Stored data
- - -
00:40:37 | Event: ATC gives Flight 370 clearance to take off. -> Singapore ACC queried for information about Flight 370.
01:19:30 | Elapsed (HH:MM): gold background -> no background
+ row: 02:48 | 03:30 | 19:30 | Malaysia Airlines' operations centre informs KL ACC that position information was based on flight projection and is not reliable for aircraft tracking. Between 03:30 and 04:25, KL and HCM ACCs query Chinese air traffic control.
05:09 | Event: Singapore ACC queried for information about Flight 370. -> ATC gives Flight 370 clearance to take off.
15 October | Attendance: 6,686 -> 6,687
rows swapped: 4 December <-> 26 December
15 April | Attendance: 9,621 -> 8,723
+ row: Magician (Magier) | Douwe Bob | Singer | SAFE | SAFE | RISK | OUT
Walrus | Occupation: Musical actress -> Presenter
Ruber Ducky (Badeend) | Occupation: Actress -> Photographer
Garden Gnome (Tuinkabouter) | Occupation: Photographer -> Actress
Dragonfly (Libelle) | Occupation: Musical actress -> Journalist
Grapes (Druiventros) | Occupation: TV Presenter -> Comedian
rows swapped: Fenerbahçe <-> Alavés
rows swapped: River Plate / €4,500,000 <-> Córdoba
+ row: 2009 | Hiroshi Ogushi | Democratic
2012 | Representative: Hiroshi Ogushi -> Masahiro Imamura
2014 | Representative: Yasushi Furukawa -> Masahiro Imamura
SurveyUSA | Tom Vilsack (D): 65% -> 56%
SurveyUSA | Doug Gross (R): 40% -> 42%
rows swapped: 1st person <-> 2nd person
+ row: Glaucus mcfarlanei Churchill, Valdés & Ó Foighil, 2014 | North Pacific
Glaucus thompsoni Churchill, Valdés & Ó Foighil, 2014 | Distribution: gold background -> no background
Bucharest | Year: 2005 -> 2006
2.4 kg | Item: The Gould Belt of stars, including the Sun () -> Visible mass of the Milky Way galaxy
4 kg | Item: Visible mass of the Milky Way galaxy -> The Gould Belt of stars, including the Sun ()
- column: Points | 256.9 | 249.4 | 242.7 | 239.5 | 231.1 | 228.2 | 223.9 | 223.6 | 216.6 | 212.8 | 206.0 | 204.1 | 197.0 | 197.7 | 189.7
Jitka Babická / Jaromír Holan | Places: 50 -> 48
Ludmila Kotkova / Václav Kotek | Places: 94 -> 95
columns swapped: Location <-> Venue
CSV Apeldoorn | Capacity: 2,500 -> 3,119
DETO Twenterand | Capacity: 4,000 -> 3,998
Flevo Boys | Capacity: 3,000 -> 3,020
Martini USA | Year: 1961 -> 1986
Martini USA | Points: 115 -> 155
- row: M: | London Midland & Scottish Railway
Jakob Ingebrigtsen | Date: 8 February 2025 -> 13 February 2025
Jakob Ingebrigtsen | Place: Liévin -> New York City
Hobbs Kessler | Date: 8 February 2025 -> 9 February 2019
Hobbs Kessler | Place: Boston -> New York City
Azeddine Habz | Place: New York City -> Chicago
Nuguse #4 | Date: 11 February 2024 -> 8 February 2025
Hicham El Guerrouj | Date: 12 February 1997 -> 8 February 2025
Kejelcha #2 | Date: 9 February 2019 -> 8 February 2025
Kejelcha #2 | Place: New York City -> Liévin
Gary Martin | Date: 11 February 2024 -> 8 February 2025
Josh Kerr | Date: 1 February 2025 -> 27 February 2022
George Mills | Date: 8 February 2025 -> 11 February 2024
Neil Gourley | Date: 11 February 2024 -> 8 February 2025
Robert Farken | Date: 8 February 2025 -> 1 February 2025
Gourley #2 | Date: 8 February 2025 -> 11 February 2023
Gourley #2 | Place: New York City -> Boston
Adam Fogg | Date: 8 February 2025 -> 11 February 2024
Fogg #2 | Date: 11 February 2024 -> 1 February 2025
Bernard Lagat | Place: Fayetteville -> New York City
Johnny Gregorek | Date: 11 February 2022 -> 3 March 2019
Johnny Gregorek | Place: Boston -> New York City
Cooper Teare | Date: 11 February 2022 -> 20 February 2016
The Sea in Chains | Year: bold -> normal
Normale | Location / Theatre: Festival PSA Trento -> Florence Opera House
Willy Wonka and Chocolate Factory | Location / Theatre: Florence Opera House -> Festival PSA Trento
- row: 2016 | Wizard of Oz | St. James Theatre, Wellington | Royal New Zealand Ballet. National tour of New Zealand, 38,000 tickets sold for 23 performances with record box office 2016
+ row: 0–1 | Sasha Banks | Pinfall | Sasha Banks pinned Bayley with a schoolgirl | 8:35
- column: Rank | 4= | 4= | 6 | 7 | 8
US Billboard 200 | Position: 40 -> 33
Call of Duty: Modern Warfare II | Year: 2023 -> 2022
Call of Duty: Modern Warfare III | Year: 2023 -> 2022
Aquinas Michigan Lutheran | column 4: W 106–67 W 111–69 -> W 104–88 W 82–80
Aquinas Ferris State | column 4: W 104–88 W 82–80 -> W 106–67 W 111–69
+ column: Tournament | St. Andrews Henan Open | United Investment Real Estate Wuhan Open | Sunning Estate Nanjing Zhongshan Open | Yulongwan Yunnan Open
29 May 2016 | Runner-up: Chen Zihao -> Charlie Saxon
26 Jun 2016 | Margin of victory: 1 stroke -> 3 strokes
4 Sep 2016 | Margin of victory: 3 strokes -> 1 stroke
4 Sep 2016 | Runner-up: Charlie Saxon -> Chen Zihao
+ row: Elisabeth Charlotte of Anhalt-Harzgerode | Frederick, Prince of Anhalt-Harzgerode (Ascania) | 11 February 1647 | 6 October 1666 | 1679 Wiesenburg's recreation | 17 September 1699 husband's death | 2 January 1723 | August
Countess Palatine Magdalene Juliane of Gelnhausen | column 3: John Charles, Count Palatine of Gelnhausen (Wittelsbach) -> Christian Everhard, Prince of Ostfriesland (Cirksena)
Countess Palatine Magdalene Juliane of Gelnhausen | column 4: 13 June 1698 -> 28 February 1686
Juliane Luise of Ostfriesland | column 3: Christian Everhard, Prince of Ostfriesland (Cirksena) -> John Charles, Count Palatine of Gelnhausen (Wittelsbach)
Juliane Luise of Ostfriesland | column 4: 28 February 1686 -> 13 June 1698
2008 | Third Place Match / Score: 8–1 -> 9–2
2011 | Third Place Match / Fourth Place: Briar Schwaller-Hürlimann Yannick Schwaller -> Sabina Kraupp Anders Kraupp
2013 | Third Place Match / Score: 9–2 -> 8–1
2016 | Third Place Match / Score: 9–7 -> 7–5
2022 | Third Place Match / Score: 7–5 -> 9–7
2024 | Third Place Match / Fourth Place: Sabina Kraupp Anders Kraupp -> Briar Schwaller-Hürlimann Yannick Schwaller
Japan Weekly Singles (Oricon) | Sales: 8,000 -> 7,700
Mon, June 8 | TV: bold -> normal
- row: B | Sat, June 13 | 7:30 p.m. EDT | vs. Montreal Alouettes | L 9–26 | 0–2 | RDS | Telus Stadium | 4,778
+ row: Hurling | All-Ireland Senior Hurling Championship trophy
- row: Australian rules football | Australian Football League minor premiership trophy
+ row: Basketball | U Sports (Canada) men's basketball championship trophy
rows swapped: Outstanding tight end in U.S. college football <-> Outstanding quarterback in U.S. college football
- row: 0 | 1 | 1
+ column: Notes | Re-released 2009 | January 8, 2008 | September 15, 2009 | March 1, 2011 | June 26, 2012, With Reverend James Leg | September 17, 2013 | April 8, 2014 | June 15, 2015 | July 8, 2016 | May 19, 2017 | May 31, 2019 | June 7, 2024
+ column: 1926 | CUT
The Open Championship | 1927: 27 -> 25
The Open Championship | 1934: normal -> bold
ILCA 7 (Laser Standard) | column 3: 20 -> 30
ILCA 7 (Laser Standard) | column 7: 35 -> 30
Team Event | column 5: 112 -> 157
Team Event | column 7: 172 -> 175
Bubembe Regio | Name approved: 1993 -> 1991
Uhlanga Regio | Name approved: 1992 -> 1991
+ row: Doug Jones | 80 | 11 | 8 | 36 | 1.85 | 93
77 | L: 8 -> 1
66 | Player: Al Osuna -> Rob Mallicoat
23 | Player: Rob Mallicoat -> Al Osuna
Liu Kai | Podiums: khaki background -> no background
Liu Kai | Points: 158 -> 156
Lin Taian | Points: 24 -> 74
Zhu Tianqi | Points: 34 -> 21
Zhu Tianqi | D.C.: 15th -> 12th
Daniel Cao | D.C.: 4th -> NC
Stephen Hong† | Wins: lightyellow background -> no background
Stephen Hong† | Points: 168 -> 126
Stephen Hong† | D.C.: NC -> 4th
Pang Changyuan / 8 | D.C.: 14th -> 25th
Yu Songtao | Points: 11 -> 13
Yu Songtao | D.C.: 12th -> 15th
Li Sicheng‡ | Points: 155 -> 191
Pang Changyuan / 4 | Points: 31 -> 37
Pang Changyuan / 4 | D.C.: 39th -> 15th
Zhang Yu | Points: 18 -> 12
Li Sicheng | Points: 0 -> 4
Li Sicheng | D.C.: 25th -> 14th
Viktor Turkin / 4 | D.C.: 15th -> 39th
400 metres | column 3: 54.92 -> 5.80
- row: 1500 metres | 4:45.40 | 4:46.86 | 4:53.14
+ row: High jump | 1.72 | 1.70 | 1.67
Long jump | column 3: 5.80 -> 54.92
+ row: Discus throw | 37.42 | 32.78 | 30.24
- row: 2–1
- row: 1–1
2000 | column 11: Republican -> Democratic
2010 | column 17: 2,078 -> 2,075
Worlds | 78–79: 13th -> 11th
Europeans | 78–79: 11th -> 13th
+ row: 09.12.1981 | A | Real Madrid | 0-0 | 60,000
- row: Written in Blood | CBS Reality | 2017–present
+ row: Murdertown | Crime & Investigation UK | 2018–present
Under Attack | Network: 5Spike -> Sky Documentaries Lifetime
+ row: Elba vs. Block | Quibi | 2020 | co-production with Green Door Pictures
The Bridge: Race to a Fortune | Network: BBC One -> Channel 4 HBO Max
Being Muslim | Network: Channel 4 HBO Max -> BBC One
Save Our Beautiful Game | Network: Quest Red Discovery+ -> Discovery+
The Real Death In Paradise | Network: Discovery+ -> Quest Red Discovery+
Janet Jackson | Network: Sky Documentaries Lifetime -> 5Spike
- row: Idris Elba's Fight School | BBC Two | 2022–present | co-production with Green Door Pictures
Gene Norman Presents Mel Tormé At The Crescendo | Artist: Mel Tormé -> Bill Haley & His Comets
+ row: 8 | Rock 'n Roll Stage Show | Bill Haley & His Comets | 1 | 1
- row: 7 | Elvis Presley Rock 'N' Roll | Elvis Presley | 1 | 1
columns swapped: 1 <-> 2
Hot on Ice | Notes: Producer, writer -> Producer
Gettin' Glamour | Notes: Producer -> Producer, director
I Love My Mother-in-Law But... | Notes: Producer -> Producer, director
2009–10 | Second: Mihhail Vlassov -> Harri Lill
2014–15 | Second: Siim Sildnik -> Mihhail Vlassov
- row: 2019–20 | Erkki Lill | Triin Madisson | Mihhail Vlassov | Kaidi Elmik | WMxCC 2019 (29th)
- - -
Task brief.
Rewrite the data from its first line through the line containing "rows swapped: Fenerbahçe <-> Alavés", swapping "Occupation" for "Profession" and leaving everything else the same.

Finished task.
00:40:37 | Event: ATC gives Flight 370 clearance to take off. -> Singapore ACC queried for information about Flight 370.
01:19:30 | Elapsed (HH:MM): gold background -> no background
+ row: 02:48 | 03:30 | 19:30 | Malaysia Airlines' operations centre informs KL ACC that position information was based on flight projection and is not reliable for aircraft tracking. Between 03:30 and 04:25, KL and HCM ACCs query Chinese air traffic control.
05:09 | Event: Singapore ACC queried for information about Flight 370. -> ATC gives Flight 370 clearance to take off.
15 October | Attendance: 6,686 -> 6,687
rows swapped: 4 December <-> 26 December
15 April | Attendance: 9,621 -> 8,723
+ row: Magician (Magier) | Douwe Bob | Singer | SAFE | SAFE | RISK | OUT
Walrus | Profession: Musical actress -> Presenter
Ruber Ducky (Badeend) | Profession: Actress -> Photographer
Garden Gnome (Tuinkabouter) | Profession: Photographer -> Actress
Dragonfly (Libelle) | Profession: Musical actress -> Journalist
Grapes (Druiventros) | Profession: TV Presenter -> Comedian
rows swapped: Fenerbahçe <-> Alavés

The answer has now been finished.